Selon la contrainte, D, la contrainte de l’ancienne information en position sujet transitif (the given A constraint), l’ancienne information se trouve en position sujet de verbe transitif (24).

(24) a. Il a frappé une femme versus b. L’homme a frappé une femme.

Produire la version a. de (24) au lieu de la version b. semble plus évident, étant donné que, dans la version a., la position sujet est réservée à l’ancienne information (sous forme pronominale).

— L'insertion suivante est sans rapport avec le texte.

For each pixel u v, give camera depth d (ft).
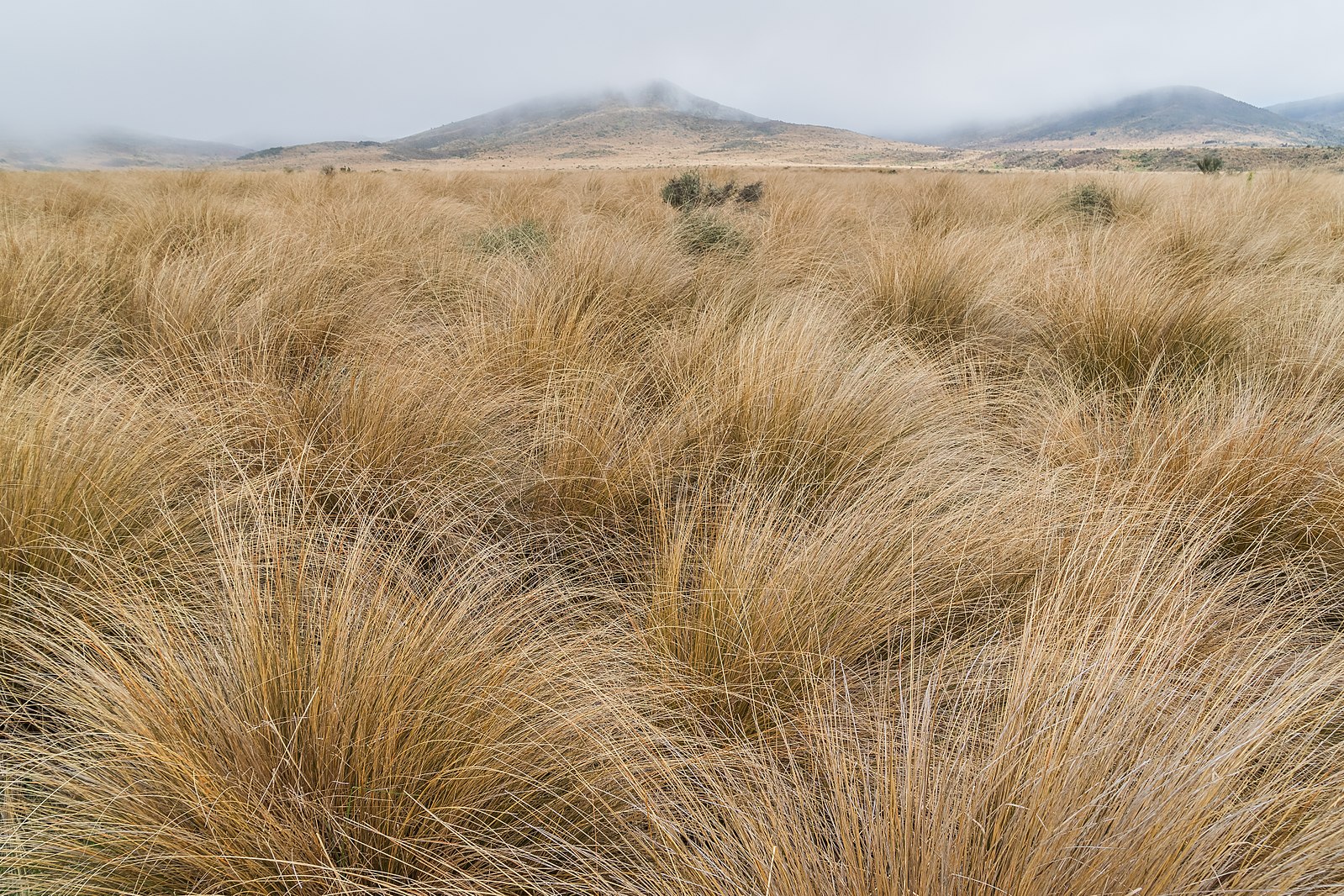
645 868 4.87
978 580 7.79
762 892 4.27
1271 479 9.25
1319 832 4.35
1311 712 6.02
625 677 6.48
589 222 25.68
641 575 8.71
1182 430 10.21
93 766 5.25
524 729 5.56
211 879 4.66
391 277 17.49
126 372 10.25
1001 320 16.72
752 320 13.29
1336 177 37.88
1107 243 20.43
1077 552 7.69
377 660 5.38
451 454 9.65
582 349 12.57
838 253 22.58
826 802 5.32
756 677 6.70
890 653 7.06
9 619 6.41
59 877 4.76
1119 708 5.06
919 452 10.14
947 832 4.05
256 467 9.45
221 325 13.01
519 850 4.94
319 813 4.88
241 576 6.21
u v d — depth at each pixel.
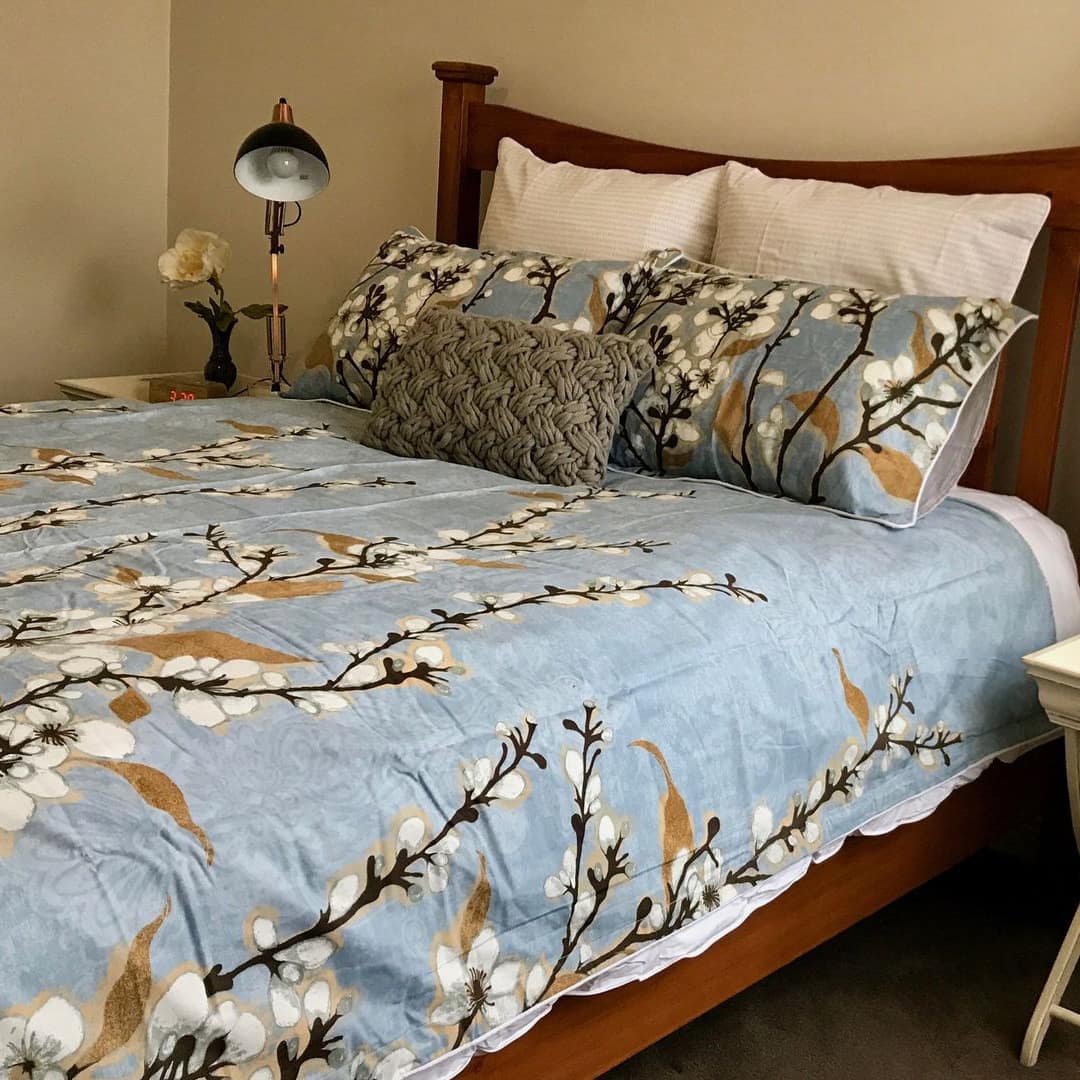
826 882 1.69
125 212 3.87
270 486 1.96
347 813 1.09
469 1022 1.16
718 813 1.41
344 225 3.47
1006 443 2.36
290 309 3.65
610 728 1.32
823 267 2.27
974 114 2.34
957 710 1.79
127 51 3.77
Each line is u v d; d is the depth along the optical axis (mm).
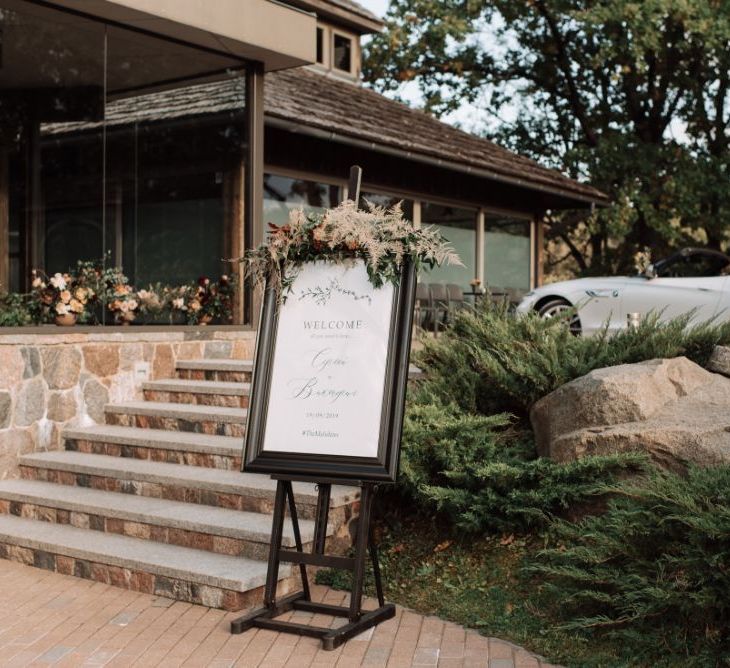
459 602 5086
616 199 20203
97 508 6148
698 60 20812
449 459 5949
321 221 4898
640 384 5750
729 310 10367
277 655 4391
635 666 4207
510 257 15625
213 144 8914
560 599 4742
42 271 8312
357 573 4691
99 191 8469
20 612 5062
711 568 4250
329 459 4703
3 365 7016
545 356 6664
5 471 7047
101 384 7715
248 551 5461
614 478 5434
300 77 13695
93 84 8141
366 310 4855
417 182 13422
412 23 22156
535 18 22359
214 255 8961
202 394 7664
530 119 24547
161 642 4574
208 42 8391
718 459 5145
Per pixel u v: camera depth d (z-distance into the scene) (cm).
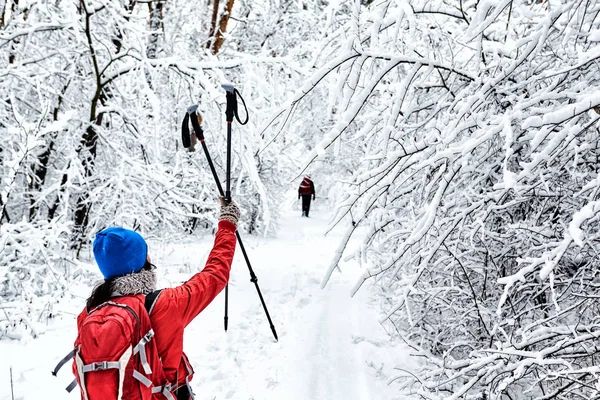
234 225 235
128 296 189
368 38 468
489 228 479
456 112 430
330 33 491
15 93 749
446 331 514
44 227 617
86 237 808
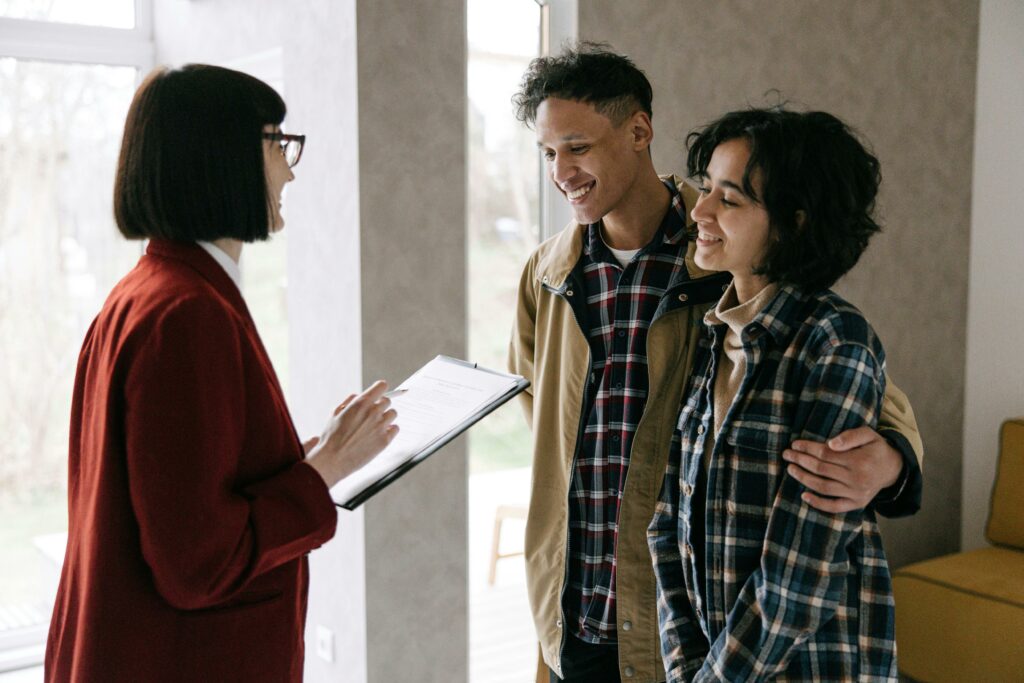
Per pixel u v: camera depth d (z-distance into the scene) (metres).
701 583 1.32
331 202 2.62
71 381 3.58
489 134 3.11
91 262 3.58
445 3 2.62
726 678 1.22
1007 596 2.89
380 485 1.41
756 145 1.20
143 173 1.26
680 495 1.38
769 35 3.13
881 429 1.25
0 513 3.46
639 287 1.65
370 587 2.60
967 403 3.86
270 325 3.27
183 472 1.14
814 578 1.17
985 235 3.76
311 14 2.64
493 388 1.57
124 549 1.20
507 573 4.03
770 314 1.24
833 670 1.21
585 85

La PAS présente donc quatre contraintes parmi lesquelles deux concernent la forme et deux autres la pragmatique (statut référentiel) (Du Bois, 1987 ; Du Bois, Kumpf et Ashby, 2003a, 2003b). De plus, deux des contraintes sont également en lien avec des notions syntaxiques. Ces quatre contraintes et leur interaction avec la forme, la pragmatique et la syntaxe sont présentées dans le Tableau 1.

[Tableau 1 : Les contraintes de la Preferred Argument Structure]
Tableau 1 : Les contraintes de la Preferred Argument Structure
Contraintes sur la forme Contraintes pragmatiques
Un seul élément lexical par clause
(contrainte A)
Un seul nouvel élément par clause
(contrainte C)
Contraintes syntaxiques
L’élément lexical en position non sujet
(contrainte B)
L’ancienne information en position sujet
(contrainte D)
Notes
24.

Les études des langues maya mam (England, 1986) et rama (Craig, 1987), la langue australienne chamorro (Scancarelli, 1985), le malay (Hopper, 1987), l’acehnese (Durie, 1985), le quetchua (Stewart, 1984), le papago (Payne, 1987), l’hébreu (Smith, 1987 et 1996), l’anglais (Iwasaki, 1985), l’allemand (Schuetze-Coburn, 1987), le portugais brézilien (Dutra, 1987), le japonais (Downing, 1985), le français (Lambrecht, 1987), etc., montrent la pertinence de cette PAS (Du Bois, 1987:838-839).

25.

Les versions a. des exemples (21) à (24) sont, selon les contraintes de la PAS, les possibilités les plus naturelles et les moins coûteuses.